Entre tambores...
Que quieren que les diga, que estas son las mejores fechas del mundo para mí, que es lo que más me gusta de la Tierra Baja, que siento y disfruto de la Semana Santa aún siendo un agnóstico convencido. Yo reivindico al alma pagana del tambor, el “sacrosanto” momento de Romper la Hora, ese adueñarse de la calle como espacio público para sumirse en un frenesí de sentimientos, de impresiones, un deleite para los sentidos que se palpa en cada redoble.
Me sirve para el reencuentro, para compartir y para sentir, me divierte y me encanta. Convivimos con las dos almas de nuestra Semana Santa, aquellos que la sienten con devoción, con profundo recogimiento, y quienes la vivimos como un sentimiento que trasciende de lo humano.

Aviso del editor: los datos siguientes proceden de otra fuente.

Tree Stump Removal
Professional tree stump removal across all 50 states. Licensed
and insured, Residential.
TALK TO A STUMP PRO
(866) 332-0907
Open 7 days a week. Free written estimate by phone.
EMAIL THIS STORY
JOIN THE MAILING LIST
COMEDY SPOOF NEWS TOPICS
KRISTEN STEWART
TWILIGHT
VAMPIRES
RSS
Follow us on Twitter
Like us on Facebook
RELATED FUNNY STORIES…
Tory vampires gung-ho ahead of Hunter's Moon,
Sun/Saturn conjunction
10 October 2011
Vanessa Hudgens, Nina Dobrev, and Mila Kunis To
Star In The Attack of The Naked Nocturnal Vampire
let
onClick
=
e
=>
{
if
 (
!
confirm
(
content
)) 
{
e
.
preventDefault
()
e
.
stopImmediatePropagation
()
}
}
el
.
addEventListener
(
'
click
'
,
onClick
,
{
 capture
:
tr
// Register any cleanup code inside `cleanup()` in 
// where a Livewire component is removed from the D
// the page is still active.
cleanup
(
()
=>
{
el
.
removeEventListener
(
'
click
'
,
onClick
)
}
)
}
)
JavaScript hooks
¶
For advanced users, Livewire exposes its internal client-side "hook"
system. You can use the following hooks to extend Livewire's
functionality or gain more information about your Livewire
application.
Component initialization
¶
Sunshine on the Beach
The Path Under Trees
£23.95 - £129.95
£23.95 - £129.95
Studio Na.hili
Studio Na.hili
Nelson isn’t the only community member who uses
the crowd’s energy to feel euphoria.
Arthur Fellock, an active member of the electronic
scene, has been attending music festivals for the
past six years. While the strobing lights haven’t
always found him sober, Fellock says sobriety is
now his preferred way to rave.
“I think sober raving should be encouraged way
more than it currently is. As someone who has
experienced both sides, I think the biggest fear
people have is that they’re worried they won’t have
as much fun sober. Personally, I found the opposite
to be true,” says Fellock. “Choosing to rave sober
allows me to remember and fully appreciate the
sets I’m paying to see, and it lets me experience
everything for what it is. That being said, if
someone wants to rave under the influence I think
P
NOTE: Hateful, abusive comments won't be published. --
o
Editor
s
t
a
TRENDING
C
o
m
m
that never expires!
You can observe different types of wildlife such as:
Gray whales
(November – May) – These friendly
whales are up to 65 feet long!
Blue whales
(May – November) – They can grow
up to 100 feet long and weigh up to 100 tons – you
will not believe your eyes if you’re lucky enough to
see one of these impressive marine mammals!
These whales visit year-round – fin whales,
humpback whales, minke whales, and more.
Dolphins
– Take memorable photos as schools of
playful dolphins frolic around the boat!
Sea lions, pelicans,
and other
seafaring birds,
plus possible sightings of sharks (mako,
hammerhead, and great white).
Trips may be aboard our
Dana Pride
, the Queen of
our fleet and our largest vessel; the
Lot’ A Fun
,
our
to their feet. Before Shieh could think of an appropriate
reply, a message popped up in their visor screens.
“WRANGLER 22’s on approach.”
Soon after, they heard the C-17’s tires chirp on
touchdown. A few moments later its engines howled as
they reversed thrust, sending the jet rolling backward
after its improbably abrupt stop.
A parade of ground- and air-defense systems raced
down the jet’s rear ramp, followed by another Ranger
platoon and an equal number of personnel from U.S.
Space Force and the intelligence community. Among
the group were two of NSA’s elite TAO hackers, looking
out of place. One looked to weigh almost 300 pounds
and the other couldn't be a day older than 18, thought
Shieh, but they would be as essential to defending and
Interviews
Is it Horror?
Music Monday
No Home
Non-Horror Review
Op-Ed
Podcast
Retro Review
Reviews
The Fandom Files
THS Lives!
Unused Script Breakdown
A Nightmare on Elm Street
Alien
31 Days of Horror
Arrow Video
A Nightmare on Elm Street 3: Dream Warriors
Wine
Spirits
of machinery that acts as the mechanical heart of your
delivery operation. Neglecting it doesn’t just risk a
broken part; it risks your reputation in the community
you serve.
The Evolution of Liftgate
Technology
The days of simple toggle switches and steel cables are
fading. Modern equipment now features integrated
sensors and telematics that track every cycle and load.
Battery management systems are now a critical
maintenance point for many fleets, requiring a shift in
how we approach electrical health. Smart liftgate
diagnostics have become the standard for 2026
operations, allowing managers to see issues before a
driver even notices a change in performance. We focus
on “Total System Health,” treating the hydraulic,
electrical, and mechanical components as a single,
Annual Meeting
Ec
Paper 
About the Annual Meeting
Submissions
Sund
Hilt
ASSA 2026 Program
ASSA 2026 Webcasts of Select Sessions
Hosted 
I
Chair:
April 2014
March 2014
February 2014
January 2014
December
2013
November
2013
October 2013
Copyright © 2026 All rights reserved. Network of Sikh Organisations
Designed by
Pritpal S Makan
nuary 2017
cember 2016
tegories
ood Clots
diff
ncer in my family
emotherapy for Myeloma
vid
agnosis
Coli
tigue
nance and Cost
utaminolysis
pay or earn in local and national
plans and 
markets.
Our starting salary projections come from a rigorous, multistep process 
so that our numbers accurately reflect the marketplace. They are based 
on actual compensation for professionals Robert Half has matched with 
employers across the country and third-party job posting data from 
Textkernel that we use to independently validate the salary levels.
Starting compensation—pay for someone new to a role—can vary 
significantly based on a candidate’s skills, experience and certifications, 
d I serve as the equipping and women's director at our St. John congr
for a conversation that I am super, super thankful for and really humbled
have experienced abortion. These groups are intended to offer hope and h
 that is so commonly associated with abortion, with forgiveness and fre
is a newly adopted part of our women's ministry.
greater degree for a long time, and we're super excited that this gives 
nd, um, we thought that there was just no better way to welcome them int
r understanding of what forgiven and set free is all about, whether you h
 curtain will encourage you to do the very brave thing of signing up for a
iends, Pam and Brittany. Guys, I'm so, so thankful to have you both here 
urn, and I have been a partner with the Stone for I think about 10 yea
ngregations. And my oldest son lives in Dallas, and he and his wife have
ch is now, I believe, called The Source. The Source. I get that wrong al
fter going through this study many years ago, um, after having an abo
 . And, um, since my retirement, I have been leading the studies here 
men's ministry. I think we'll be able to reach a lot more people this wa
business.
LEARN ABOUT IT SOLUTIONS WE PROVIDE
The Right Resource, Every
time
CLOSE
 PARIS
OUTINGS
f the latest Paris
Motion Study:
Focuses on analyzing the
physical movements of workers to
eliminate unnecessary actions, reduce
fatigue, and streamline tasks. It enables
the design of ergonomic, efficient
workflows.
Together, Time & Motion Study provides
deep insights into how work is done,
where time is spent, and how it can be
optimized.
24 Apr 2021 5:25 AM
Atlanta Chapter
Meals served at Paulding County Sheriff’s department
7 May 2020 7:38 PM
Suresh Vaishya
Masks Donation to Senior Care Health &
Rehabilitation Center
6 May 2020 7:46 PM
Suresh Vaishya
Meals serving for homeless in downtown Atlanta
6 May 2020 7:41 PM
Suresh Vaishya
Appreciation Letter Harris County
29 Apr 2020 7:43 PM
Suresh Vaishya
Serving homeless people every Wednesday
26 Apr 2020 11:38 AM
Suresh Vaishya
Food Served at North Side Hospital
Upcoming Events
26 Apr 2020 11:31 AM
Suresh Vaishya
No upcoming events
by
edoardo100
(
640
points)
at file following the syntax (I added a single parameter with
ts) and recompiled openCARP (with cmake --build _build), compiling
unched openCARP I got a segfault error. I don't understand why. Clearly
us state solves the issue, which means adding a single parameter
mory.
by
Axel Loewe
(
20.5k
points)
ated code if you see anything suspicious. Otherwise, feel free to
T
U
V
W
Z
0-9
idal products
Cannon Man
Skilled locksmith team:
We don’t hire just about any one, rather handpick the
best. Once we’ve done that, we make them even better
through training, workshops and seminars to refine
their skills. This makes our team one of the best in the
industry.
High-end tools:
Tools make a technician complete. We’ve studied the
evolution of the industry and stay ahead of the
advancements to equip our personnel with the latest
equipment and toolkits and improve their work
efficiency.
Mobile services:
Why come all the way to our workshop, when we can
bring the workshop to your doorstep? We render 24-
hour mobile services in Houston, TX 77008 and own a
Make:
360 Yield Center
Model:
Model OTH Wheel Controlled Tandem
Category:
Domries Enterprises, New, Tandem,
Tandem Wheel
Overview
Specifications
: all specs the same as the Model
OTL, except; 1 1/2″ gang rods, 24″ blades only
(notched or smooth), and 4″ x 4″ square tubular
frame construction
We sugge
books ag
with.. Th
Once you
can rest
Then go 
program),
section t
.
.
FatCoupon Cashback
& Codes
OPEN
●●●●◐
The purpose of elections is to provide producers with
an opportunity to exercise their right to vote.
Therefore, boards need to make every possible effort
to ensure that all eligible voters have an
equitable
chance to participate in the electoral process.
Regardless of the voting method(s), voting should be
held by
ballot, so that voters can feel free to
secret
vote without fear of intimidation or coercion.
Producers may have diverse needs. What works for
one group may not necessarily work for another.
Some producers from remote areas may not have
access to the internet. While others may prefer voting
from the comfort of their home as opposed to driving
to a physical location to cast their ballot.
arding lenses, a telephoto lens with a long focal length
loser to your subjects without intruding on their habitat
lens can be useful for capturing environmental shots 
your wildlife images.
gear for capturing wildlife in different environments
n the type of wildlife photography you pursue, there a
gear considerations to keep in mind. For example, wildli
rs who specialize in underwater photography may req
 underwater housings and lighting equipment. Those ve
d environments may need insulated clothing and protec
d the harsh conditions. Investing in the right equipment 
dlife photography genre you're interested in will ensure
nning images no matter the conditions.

Como todos los años ya he tensado mi bombo, en casa están dispuestas las túnicas y las galas, y me sigue sobrecogiendo la emoción del jueves, esos momentos previos de tensa calma, mirando a cada momento el reloj, esperando esa señal que da rienda suelta al momento más universal de cuantos compartimos las gentes de esta tierra. Un sonido que todo lo envuelve, hasta convertirse en la banda sonora de nuestra existencia, pese a quien pese, aunque sea al mal tiempo. El tambor y el bombo están por encima de políticos, de credos religiosos, de polémicas y de polémicos; el tambor y el bombo hermanan, y lo hacen en la distancia, porque sé que esa noche, desde mi rincón de la Plaza de los Arcos, con mi cuadrilla de siempre, me hermanaré en un abrazo tamborilero que trascienda a la noche, con mis amigos de Híjar, de Samper, de Urrea, de Albalate, de Andorra, de La Puebla, y nos uniremos en ese momento inenarrable, al que horas después se sumen las gentes de Calanda, y a su manera el pueblo de Alcañiz.
Que suenen pues los tambores, que suenen, que no le den tregua al silencio, que todo lo envuelvan, que llenen de sonidos nuestras noches y nuestros días, como ese grito ancestral que nos une, que nos hace aún más grandes a las gentes del Bajo Aragón.